Introduce the quotation or paraphrase by setting it in context. For a nonfiction source, identify the author the first time you cite the source. For a literary source, identify the speaker or writer and the position of the quoted piece in its work for every quotation. There are three ways to introduce quotations or paraphrases:
1. You can use a full sentence followed by a colon to introduce a quotation.
Coming upon the witches, Macbeth unknowingly echoes them: “So foul and fair a day I have not seen” (1.3.39).
Economist Grant Houston lays the blame on bad government policy: “subsidies to corn growers keep the price of corn artificially low” (122).
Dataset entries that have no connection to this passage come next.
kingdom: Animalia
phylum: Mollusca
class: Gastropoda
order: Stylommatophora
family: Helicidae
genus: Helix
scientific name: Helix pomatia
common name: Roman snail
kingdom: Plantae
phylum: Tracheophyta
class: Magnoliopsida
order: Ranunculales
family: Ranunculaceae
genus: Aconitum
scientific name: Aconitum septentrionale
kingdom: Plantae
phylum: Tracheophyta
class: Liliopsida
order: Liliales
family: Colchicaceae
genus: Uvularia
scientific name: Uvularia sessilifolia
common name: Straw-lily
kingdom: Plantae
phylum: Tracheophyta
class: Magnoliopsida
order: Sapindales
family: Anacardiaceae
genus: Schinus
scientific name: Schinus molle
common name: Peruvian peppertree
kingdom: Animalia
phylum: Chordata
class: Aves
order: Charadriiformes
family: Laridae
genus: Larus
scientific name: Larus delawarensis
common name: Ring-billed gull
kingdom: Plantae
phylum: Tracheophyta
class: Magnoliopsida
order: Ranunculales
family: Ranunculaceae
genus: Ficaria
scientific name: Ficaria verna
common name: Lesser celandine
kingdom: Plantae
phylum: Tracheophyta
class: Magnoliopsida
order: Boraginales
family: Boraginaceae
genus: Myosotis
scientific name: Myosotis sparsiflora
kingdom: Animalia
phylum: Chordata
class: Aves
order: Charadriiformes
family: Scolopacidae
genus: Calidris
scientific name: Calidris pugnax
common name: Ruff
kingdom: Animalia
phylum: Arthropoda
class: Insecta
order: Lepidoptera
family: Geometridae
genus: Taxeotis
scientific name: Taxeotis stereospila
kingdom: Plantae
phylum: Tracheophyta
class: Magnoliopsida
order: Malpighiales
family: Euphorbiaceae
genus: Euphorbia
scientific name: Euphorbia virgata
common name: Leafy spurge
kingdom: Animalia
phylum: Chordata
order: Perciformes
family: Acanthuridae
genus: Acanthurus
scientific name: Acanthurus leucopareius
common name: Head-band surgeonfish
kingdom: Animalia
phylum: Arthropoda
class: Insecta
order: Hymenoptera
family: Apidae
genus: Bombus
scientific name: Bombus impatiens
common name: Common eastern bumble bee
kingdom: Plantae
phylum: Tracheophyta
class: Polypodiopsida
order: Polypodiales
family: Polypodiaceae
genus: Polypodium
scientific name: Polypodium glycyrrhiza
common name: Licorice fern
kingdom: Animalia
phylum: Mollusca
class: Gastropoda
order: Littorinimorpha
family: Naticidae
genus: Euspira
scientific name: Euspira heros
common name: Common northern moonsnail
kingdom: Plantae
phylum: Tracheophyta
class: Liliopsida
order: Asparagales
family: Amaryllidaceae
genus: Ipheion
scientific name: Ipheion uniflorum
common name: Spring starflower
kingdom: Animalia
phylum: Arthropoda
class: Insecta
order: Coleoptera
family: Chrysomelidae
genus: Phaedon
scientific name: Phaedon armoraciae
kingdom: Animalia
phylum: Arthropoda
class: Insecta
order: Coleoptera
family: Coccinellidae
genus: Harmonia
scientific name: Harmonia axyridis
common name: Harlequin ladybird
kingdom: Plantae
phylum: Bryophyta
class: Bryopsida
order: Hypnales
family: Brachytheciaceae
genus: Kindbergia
2. You can use a lead-in naming the author or character, followed by a comma.
Often since his walk, the speaker confides, “They flash upon that inward eye/ Which is the bliss of solitude” (21-22).
According to Sanchez, parents are furious about the ban on bake sales at schools (“PTA Focuses on Food” 16).
[No quotation marks in this example because it’s a paraphrase.]
3. You can also begin a sentence with your own words and complete it with quoted words. In this case, do not use a comma before the quotation.
Mr. Bennet, however, is “among the earliest of those who waited on Mr. Bingley” (7).
Houston argues that “tariffs on imported sugar unfairly subsidize US sugar growers” (248).